The techniques of committed fiction: in defense of Julian Barnes's "The Porcupine"
AuthorsLázaro Lafuente, Luis Alberto
IdentifiersPermanent link (URI): http://hdl.handle.net/10017/6893
Atlantis: Revista de la Asociación Española de Estudios Anglo-Norteamericanos. 2000, vol. 22/1, p. 121-131
Although some critics had repeatedly trumpeted the death of English satire in the first three quarters of the twentieth century, the frequency with wich the satiric note is sounded in recent fiction is extremely significant. In a period marked by the decline of the British Empire, a greater public awareness about civil rights, the strengthening of the feminist movement, and the fall of the Berlin wall, politics still draws the attention of contemporary British satirists. Julian Barnes's novel The Porcupine (1992) is an excellent example, with its acute satire on the current downfall of Eastern European regimes.
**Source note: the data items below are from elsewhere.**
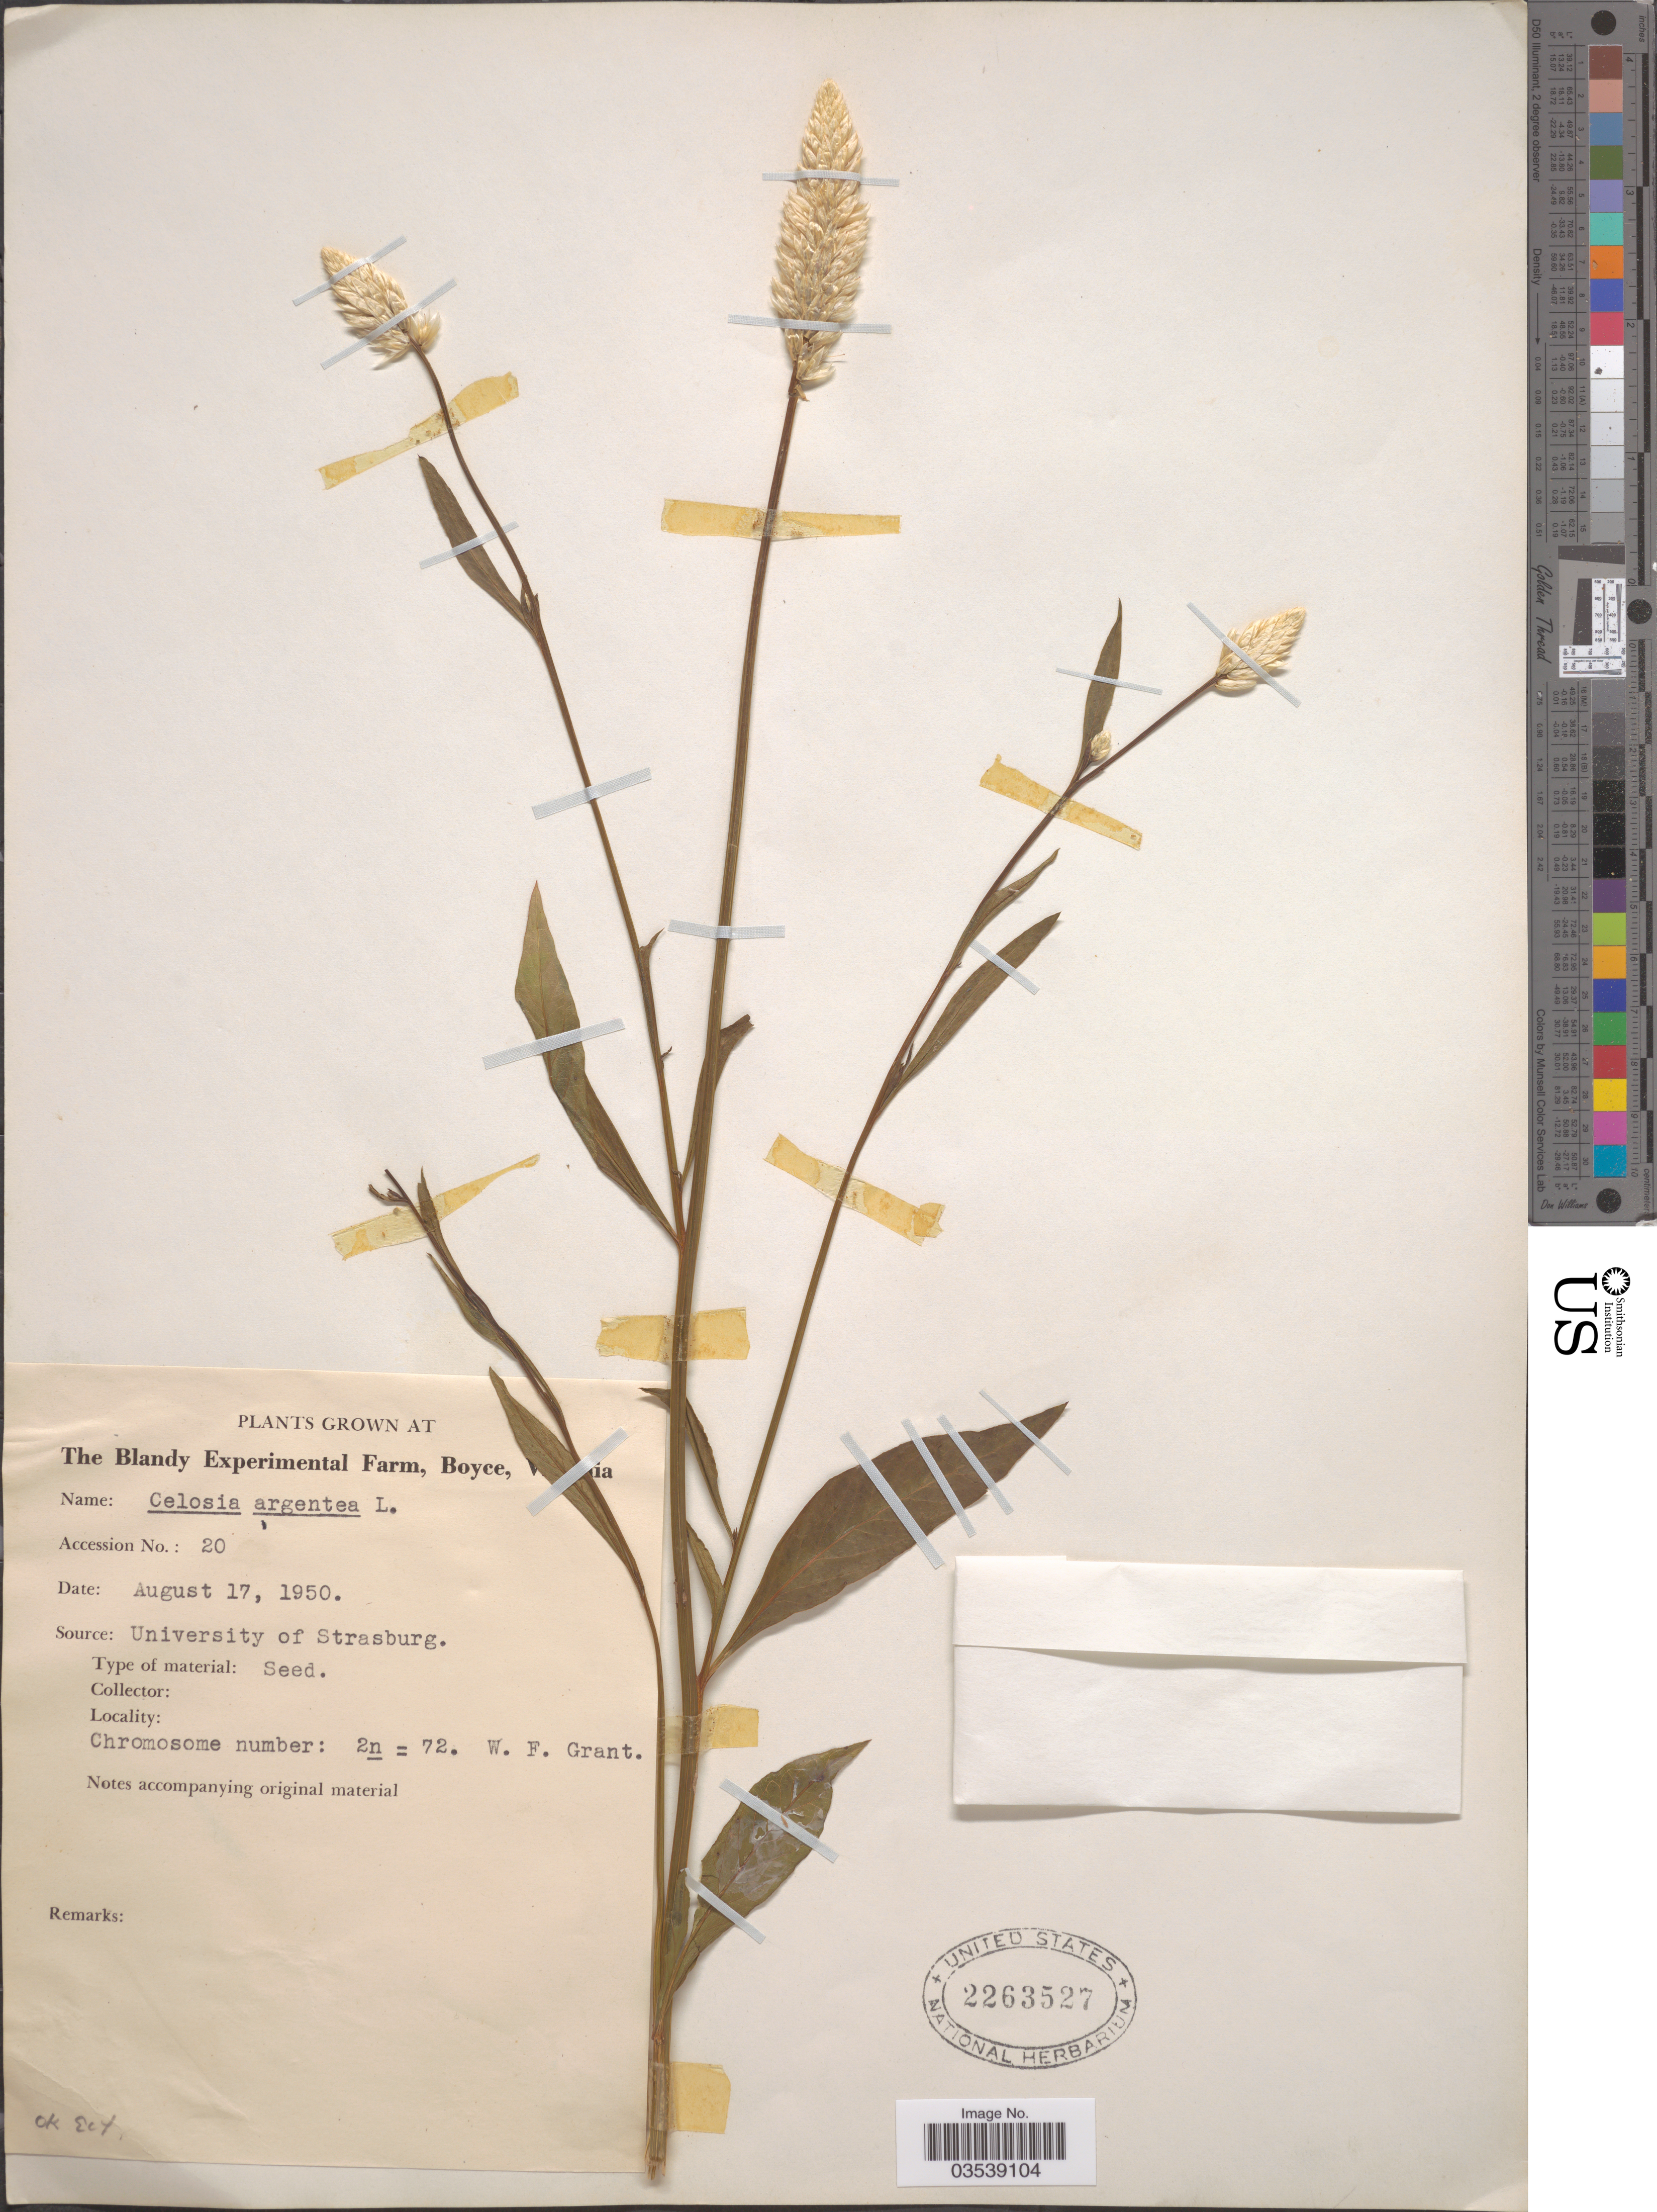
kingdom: Plantae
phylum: Tracheophyta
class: Magnoliopsida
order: Caryophyllales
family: Amaranthaceae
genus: Celosia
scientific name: Celosia argentea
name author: L.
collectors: W. Grant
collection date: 1950-08-17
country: United States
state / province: Virginia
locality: The Blandy Experimental Farm, Boyce.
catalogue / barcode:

On its publication, however, this book received extensive hostile attention from critics and reviewers on several grounds, including its "uncommitted quality", its flat characters and its sombre tone. This paper seeks to dispute the negative critical response to The Porcupine by considering this novel within the tradition of British political satire and the draw attention to the author's proper use of conventional satiric strategies, such as caricature, fantasy, irony and detachment, rhetorical devices on which he relies to show the shortcomings and corruption of a Communist country in its transition to a capitalist-democratic state.